If your perspective is that of a 13-year-old boy, everything looks glum this time of year, and nothing tastes good, either.

It’s the time of year when we need a major overhaul in the lunchbox, to prevent the sandwich from coming back home uneaten, the OJ coming home undrunk and the apple sauce container unopened.
My boy is a little fussy in the lunchbox department anyway, and I am constantly looking for ways to spruce up his lunch. I’m happy when his insulated lunch bag comes home with just a couple of crusts and an apple core in amongst the empty containers.

I am sad when the sandwich has been rewrapped with what looks like little mouse nibbles taken out of one side, the drink bottle is as full as it was when it left home and the tangerine is unpeeled.
More food for the chickens, but it is the boy I’m trying to nourish.

So mid-winter, we go for variety, for the change of pace.

Sandwich suspension

We’re on a sandwich hiatus. It’s time for pasta salad with cheese and peas in a bowl with a lid. Or a container of sliced celery and carrots, with a tiny tub of hummus as a dip. Maybe sliced pork with a chili sauce for dipping.

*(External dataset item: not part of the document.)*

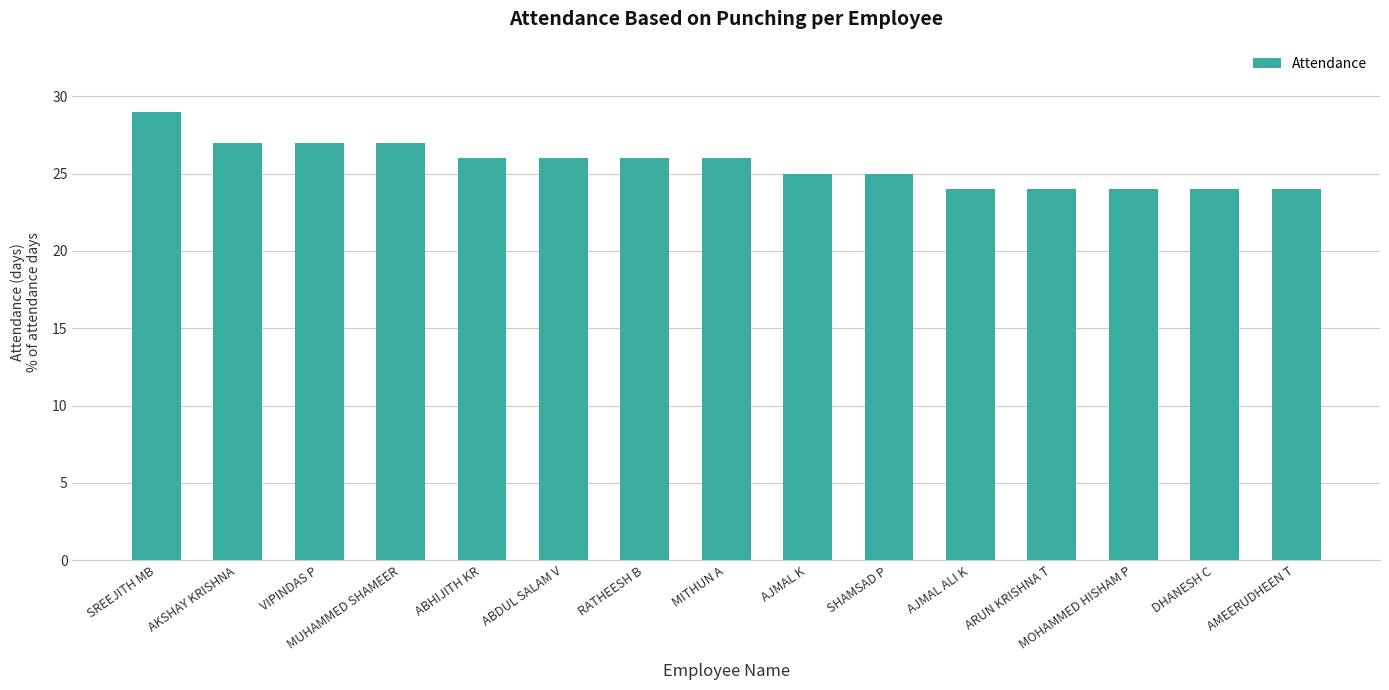

What is the value of the 4th bar from the left?

27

Generally speaking, this boy doesn’t like to eat hot foods cold, so he’s not big on burritos or leftover pizza in his lunch box. But he will eat eggrolls cold, so if a colleague is heading out for Chinese food at lunch time, I’ll ask for a couple of takeout shrimp rolls.

My daughter was a lot easier when she was still of lunchbox age. She’d eat a salad, or slices of avocado with salsa, or cold rice and beans, or wraps or sandwiches or just about anything but peanut butter.

The boy is trickier. He craves meat, and while his dad and I don’t eat much, we figure he’s a growing boy who needs his protein. It does put me in the odd predicament of heading to the Italian deli to buy slices of things I never heard of and won’t eat myself, just to make him a sandwich he’ll relish. I have to trust the deli guy when he says things like “dry-cured sweet pancetta? He’ll love it!”

My son also has a lot of talking to do at lunch time, so he can’t be bothered with too many things that need utensils, and he doesn’t want anything too weird because of that time in first grade when one of his classmates said “Eeeeew” when he pulled out a container of steamed broccoli.

Variety of vittles


Online there’s a lot of advice about dressing up the lunchbox food, but most of it seems to do with cutting the same old stuff into cute shapes. That might work on second grade girls, but it doesn’t on middle-school boys.

I tried rolling up sandwich meats and cheese into a tortilla and slicing it into rounds — he complained it was too soggy. He will go for a plain roll-up — say, turkey and cheese slices, with a dab of mayo or mustard inside — at least occasionally.

In this time of winter doldrums, what he really craves is something that’s different from what he had the day before.

So we’re pulling out all the stops. Ants on a log one day (that’s celery slices with peanut butter and a few raisins, in case your were wondering). Thinly sliced cheese — he’s suddenly into Swiss — with rice crackers another. Grilled sandwiches (if I call it a panini instead of grilled ham and cheese, he goes for it!) or cheese and salsa melted into a toasted tortilla, folded over. But it’s got to be toasted enough so it doesn’t get soggy because, you know, “eeeeew.”

For the record, despite the first-grade trauma, he will eat steamed broccoli in his winter lunch. Just not every day.

Hopefully he’s home today, enjoying a snow day and the adventure of scrounging for leftovers he can heat up. But it will be back to the lunchbox tomorrow, and the next day, and the next.